Top of PROVIDED DATA

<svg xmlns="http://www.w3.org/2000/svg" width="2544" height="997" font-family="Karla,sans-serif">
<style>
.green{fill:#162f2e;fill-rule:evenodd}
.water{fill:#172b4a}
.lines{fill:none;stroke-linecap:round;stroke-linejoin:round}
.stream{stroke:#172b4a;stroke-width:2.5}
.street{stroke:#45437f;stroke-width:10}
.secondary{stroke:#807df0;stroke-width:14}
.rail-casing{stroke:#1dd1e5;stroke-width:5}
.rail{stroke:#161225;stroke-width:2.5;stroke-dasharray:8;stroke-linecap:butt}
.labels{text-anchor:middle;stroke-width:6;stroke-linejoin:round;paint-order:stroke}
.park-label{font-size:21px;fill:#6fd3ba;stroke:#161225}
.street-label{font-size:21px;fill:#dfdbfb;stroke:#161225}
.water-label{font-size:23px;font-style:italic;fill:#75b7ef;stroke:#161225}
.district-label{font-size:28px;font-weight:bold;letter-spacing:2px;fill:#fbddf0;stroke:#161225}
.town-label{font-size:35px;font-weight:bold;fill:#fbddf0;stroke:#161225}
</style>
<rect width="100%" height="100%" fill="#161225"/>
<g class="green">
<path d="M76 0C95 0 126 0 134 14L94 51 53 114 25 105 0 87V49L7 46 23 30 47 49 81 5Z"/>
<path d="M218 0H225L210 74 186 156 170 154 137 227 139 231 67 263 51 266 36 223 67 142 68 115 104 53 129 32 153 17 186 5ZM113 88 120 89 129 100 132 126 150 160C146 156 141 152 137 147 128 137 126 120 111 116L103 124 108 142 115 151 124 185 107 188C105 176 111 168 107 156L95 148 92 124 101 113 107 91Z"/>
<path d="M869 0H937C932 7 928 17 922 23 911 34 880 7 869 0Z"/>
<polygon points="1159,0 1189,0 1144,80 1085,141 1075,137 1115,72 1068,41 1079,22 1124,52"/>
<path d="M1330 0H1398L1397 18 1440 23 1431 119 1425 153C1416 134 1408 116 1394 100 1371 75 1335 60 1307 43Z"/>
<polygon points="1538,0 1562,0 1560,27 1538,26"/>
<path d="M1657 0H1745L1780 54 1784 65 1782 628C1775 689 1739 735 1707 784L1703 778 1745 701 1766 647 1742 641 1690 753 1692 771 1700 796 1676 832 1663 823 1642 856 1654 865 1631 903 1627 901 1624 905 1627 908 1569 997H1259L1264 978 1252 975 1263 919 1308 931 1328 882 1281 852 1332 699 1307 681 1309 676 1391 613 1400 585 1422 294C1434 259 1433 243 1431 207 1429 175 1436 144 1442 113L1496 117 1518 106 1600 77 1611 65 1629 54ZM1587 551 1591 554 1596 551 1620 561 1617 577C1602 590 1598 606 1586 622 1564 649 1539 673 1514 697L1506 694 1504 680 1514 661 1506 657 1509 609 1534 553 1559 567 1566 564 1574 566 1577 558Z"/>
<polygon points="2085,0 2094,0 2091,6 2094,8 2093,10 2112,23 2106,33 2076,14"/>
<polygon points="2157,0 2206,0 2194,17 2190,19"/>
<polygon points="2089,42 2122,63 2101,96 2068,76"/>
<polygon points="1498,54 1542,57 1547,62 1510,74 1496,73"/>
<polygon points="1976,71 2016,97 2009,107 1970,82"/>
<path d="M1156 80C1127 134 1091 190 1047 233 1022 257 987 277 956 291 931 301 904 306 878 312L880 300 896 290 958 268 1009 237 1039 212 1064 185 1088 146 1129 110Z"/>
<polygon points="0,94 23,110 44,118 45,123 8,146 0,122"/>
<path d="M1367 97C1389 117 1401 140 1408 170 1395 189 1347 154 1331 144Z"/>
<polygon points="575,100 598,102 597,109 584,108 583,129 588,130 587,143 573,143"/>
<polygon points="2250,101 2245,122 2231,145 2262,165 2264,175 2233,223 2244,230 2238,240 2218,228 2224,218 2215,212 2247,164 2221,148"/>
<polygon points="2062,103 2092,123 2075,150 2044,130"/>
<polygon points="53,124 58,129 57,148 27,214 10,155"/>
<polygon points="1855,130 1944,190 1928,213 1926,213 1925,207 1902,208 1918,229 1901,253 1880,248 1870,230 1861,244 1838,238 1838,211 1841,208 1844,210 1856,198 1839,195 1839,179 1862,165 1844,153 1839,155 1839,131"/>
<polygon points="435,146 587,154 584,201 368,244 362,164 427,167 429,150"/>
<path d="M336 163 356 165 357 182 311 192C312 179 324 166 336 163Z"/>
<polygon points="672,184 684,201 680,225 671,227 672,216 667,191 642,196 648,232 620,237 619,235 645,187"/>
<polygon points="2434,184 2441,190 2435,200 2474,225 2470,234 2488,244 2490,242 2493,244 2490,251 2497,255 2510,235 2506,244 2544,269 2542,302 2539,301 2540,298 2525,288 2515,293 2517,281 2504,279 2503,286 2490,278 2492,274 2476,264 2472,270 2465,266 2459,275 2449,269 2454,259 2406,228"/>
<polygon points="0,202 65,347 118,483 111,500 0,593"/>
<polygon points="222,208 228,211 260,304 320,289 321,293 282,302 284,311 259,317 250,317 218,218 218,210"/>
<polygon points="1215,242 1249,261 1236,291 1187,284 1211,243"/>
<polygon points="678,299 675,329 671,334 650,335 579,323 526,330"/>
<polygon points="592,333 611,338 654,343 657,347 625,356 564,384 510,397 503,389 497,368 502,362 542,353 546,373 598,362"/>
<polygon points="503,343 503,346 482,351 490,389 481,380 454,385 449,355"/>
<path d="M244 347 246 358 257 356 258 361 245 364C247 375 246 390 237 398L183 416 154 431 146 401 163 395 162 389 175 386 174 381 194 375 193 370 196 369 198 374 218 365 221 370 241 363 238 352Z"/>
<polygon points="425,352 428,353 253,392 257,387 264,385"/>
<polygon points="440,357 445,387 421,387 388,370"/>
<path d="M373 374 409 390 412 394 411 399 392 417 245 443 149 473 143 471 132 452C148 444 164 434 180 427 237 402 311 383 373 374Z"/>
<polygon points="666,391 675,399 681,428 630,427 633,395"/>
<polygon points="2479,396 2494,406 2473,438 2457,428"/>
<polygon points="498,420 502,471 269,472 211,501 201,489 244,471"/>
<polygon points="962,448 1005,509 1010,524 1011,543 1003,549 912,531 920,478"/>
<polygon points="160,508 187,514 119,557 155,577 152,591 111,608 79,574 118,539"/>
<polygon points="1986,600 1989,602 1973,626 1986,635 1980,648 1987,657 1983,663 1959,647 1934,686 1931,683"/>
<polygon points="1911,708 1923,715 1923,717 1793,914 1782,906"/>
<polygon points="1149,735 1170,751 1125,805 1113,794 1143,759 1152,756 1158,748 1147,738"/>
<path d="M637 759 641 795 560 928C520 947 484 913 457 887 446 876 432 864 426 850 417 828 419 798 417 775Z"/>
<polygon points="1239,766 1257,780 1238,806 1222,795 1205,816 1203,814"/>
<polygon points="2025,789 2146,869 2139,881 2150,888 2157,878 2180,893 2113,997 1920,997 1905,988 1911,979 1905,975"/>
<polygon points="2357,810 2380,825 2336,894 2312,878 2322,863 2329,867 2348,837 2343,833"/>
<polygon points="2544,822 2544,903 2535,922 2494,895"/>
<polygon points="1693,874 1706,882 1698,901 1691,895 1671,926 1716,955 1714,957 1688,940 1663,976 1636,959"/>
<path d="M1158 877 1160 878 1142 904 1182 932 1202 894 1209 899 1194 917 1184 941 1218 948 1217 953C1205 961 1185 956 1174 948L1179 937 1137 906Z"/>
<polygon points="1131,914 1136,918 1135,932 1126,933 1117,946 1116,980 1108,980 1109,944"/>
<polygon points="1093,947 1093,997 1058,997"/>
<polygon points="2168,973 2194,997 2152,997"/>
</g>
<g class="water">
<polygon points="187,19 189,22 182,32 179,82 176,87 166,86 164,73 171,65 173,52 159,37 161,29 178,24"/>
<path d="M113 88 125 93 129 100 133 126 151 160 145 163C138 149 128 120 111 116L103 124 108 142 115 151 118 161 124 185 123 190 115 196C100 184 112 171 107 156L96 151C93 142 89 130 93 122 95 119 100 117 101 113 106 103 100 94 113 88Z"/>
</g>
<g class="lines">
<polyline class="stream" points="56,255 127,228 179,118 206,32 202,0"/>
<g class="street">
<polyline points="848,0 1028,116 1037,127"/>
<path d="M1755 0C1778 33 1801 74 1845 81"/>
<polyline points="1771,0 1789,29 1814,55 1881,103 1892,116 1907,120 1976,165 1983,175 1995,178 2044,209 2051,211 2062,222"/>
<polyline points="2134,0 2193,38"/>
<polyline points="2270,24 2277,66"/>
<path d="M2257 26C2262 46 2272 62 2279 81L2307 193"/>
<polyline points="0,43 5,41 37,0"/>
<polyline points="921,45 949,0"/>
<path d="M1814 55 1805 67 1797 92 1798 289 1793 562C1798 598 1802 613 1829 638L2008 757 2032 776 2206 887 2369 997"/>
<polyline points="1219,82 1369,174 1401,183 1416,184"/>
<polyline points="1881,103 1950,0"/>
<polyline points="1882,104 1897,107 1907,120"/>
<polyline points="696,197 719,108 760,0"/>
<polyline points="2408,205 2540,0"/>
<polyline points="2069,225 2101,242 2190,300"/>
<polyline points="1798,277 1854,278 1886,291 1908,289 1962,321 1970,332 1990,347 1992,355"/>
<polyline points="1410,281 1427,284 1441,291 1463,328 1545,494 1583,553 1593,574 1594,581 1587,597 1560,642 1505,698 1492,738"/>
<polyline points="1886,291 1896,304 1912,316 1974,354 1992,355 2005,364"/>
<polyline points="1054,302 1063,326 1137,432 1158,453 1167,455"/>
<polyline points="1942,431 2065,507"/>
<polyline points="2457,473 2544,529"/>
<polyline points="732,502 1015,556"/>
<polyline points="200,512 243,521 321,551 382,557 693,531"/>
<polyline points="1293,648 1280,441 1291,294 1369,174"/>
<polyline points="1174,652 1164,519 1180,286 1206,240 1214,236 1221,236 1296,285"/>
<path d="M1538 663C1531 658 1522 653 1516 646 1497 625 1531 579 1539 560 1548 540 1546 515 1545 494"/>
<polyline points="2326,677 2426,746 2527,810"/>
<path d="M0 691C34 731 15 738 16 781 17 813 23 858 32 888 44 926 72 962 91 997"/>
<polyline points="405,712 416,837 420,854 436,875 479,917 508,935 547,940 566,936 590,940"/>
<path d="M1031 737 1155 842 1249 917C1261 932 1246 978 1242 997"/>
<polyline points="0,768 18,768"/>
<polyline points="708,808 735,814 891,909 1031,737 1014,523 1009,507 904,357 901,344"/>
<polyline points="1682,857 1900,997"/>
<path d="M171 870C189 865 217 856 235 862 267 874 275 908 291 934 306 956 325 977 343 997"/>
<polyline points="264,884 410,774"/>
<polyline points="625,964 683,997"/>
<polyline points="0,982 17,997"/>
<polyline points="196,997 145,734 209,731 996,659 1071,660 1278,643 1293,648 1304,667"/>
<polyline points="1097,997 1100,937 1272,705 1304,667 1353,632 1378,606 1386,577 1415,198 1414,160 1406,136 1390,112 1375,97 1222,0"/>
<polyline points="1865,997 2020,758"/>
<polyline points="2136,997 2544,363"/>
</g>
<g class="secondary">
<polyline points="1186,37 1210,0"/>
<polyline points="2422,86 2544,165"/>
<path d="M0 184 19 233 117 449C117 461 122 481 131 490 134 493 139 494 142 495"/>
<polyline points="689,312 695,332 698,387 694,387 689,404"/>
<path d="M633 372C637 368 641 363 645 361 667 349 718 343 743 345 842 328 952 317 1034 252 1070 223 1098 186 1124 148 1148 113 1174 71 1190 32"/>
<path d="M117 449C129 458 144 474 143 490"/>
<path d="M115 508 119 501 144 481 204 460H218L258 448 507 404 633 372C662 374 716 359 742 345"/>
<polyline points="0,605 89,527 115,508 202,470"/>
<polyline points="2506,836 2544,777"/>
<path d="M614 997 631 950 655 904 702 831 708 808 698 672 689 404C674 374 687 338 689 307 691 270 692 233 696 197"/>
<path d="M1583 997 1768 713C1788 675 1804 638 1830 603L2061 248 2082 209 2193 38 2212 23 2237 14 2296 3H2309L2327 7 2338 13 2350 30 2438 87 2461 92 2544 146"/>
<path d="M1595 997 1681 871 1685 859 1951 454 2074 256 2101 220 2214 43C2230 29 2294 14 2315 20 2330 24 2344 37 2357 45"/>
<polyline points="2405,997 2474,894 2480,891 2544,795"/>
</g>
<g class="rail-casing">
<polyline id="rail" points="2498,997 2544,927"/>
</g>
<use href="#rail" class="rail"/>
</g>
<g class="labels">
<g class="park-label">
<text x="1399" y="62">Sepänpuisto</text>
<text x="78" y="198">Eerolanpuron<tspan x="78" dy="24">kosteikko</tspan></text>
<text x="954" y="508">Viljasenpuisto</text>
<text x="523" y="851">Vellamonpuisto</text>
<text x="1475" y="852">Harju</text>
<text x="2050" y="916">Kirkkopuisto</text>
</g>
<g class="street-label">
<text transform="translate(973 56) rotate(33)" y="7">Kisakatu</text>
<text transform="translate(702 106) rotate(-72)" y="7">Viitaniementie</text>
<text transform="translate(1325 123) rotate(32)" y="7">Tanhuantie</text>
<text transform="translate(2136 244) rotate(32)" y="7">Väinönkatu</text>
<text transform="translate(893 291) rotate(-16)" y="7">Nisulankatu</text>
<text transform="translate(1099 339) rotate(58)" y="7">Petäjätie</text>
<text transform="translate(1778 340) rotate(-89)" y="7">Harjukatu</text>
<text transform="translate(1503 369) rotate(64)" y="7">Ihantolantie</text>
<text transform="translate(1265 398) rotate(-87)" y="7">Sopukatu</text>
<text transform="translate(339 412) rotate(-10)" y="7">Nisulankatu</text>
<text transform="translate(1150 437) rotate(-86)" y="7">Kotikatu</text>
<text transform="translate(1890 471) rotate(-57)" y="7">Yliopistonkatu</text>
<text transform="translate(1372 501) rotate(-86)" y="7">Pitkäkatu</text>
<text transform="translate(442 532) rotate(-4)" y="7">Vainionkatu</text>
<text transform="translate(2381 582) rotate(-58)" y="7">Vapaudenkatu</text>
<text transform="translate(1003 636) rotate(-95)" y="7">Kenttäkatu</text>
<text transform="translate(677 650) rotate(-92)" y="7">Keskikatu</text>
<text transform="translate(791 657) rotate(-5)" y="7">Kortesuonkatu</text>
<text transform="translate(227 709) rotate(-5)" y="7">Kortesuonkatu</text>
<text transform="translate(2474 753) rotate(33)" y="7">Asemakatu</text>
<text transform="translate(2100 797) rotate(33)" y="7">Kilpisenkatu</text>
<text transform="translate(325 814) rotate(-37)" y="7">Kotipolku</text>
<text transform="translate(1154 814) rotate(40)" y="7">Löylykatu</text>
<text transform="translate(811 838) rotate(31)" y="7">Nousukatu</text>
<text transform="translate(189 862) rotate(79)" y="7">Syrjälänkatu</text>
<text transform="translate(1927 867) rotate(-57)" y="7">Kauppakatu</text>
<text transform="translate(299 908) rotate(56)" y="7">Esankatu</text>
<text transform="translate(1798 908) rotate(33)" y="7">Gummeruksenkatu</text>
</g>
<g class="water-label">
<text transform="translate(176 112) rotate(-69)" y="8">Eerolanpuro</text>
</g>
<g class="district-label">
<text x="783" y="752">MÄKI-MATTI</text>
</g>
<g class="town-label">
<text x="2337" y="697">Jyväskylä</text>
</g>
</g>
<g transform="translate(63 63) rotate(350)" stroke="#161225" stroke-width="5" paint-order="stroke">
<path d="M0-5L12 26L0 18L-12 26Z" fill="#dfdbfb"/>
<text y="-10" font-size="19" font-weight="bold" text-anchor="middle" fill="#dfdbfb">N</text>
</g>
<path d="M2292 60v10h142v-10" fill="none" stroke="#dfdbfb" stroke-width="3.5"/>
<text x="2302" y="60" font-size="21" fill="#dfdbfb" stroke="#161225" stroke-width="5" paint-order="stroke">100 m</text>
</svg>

Bottom of PROVIDED DATA

Across the entries above, find the lines with the string "round" and copy them.

WORKED SOLUTION
.lines{fill:none;stroke-linecap:round;stroke-linejoin:round}
.labels{text-anchor:middle;stroke-width:6;stroke-linejoin:round;paint-order:stroke}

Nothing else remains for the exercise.